4 – Em época de crise e com os constrangimentos orçamentais existentes – e o brutal endividamento, que temos todos de pagar, das empresas de transportes -, é uma rematada estupidez insistir na manutenção da Linha do Oeste. A realidade – e sabem-no mesmo os mais contestatários, na sua vida privada, sem que estranhamente o apliquem na vida pública – não permite luxos e manter a Linha do Oeste (em função da sua reduzida utilidade) é um luxo.
5 – A contestação política ao encerramento da Linha do Oeste é um verdadeiro prato de Petri onde se misturam, numa confusão pouco saudável, a demagogia, a ingenuidade, a ilusória pesca ao voto a pensar nas eleições autárquicas de 2013, a asneira estratégica, a perda de tempo e a tentativa de distrair as populações do que realmente interessa.
6 – Esta luta também mistura dois factores psicológicos de peso: na extrema-esquerda (onde o PCP se encaixou paulatinamente) a obsessão de contestar tudo o que provém do “Governo de direita” e nos autarcas (tontos, tontos, tontos…) o problema que é a necessidade de uma “compensação” pela “perda” da Ota (como, nas crianças de tenra idade, a xuxa compensa a falta do peito materno…).
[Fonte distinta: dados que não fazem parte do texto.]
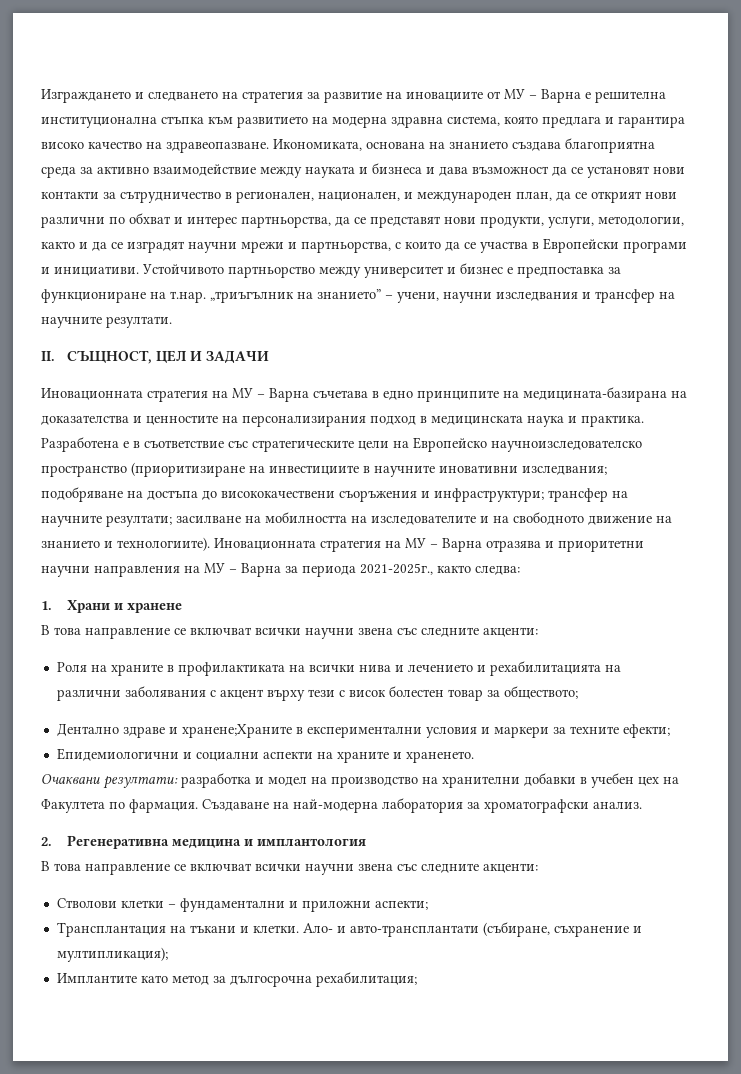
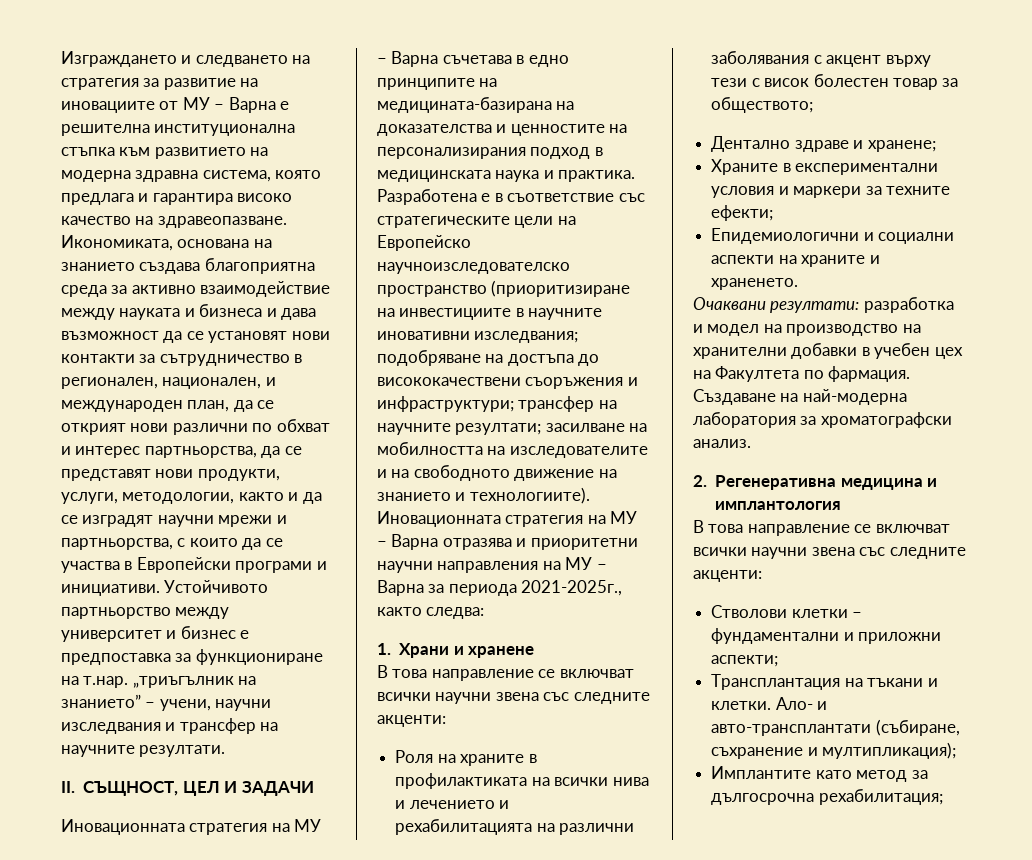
[181,724,292,738] хранене;Храните -> [867,140,936,152] [711,159,779,175] хранене; // Храните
7 – A luta contra o encerramento da Linha do Oeste reflecte a patética visão urbana da elite citadina que ignora e abomina as freguesias rurais. Como têm a estação nas Caldas, a Linha do Oeste é importante para eles.
8 – Aquilo de que a população do concelho de Caldas da Rainha necessita não é da Linha do Oeste. É, sim, de transportes públicos efectivamente úteis e de periodicidade regular. É essa a luta, em termos de política de transportes, que interessa a todo o concelho e que a elite citadina despreza porque já está suficientemente bem servida.